No prefácio que antecede autores e suas poesias Bandeira aconselha-nos a não procurar a expressão “poeta bissexto” em dicionários. Depois, define como bissexto “aquele em cuja vida o poema acontece como o dia 29 de fevereiro do ano civil”. Ou seja: “bissexto é todo poeta que só entra em estado de graça de raro em raro”.

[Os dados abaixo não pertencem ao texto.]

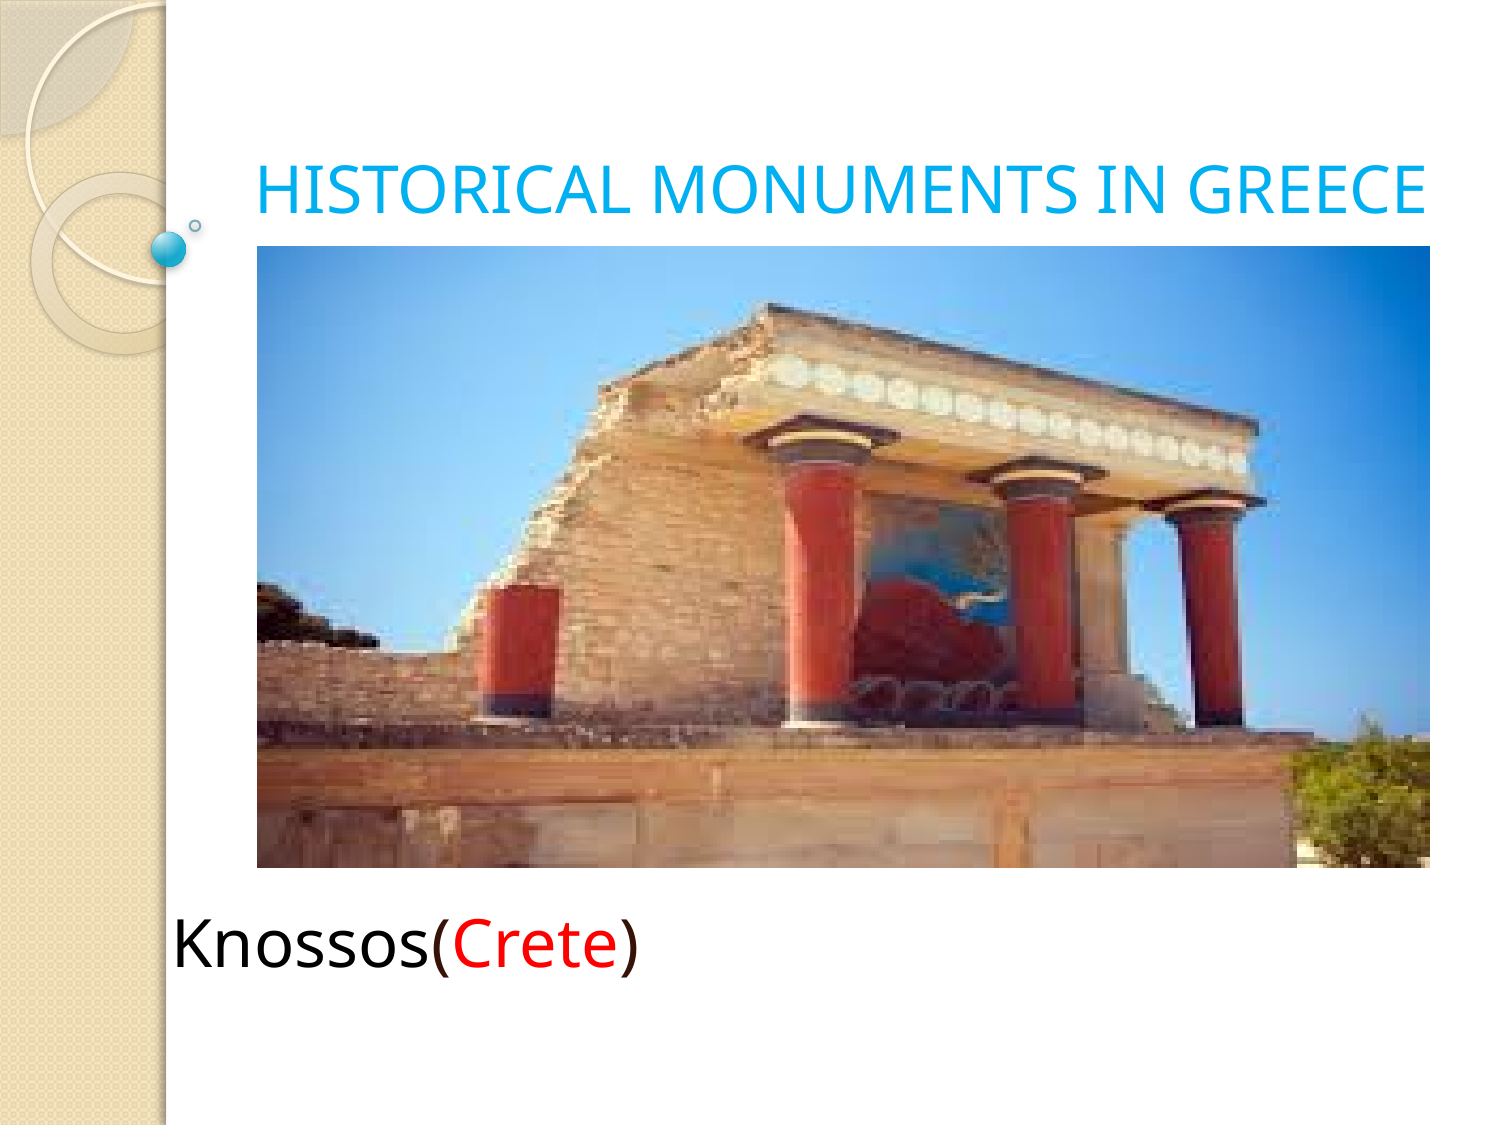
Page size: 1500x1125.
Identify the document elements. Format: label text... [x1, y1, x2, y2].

Em seguida Manuel Bandeira reproduz o que escreveu Vinicius de Moraes sobre poesia brasileira contemporânea para a revista argentina Sur, no número de setembro de 1942. Disse Vinicius:
“…poetas que nós, seus íntimos, chamamos cordialmente de bissextos – poetas sem livros de versos – bissextos pela escassez de sua produção, cuja excelência sem embaraço os coloca ao lado dos mais citados.”
Vinicius exemplificou:
“Bissexto é um Pedro Dantas cujo poema “A cachorra” passou a ser uma obra-prima da literatura brasileira. O mesmo se pode dizer de “O defunto” de Pedro Nava, uma das peças mais belas e mais sinistras da nossa poesia. Bissexto é um Aníbal Machado, escritor esporádico, em quem o verso é uma espécie de estado de graça que assoma entre largos períodos de sombra; um Dante Milano, notável pela unidade da sua forma poética, de grande pureza; um Joaquim Cardoso, cuja produção se recusa à intimidade dos que lhe são mais chegados, tão íntima quer ser; um José Auto, poeta que se tem dez poemas, terá muito, mas em quem a poesia é uma fatalidade de condição. Bons poetas que futuramente figurarão, estou certo, ao lado da melhor poesia brasileira.”
No mais Manuel Bandeira alonga-se sobre características dos poetas bissextos, chamando—nos atenção a temática que é pobre, quase sempre reduzida a dois temas: o de certa dor nos acidentes passionais e o que Mário de Andrade chamou, com tanta felicidade, de “tema da vida besta”.
A antologia organizada por Bandeira reúne várias obras de poetas bissextos. Não deixa de ser uma curiosidade uma passada de olhos no índice onde encontramos nomes que não suporíamos ligados à produção poética, ainda que de quando em quando. Para se ter idéia fazem parte da relação: Aurélio Buarque de Holanda (mais tarde o “Aurélio” que conhecemos pelo seu dicionário), o pintor Di Cavalcanti, Gilberto Freyre, autor de “Casa Grande e Senzala”, Euclides da cunha, autor de “Os sertões”, o cronista Rubem Braga e muitos outros. Sobre Pedro Nava é interessante notar o fato de ele ter atravessado décadas na condição de bissexto, escrevendo ocasionalmente artigos na imprensa. Só em 1972 – oito anos antes de morrer – Nava iniciaria a série de publicações englobando os livros – “Bau de Ossos”, “Balão Cativo”, “Chão-de-Ferro”, “Beira-Mar”, “Galo-das-Trevas” e “O Círio-Perfeito” – com os quais logrou traçar um painel completo da cultura brasileira no século XX.
A “Antologia de Poetas Brasileiros Bissextos Contemporâneos”, de Manuel Bandeira, foi publicada pela Livraria Editora Zelio Valverde S. A., Rio de Janeiro’, em 1946. Existe uma 2ª edição revista e aumentada, publicada em 1964 por Organização Simões (Rio de Janeiro). Nas livrarias encontra-se uma edição da obra, publicada pela Editora Nova Fronteira, em 1992. Leitura indispensável.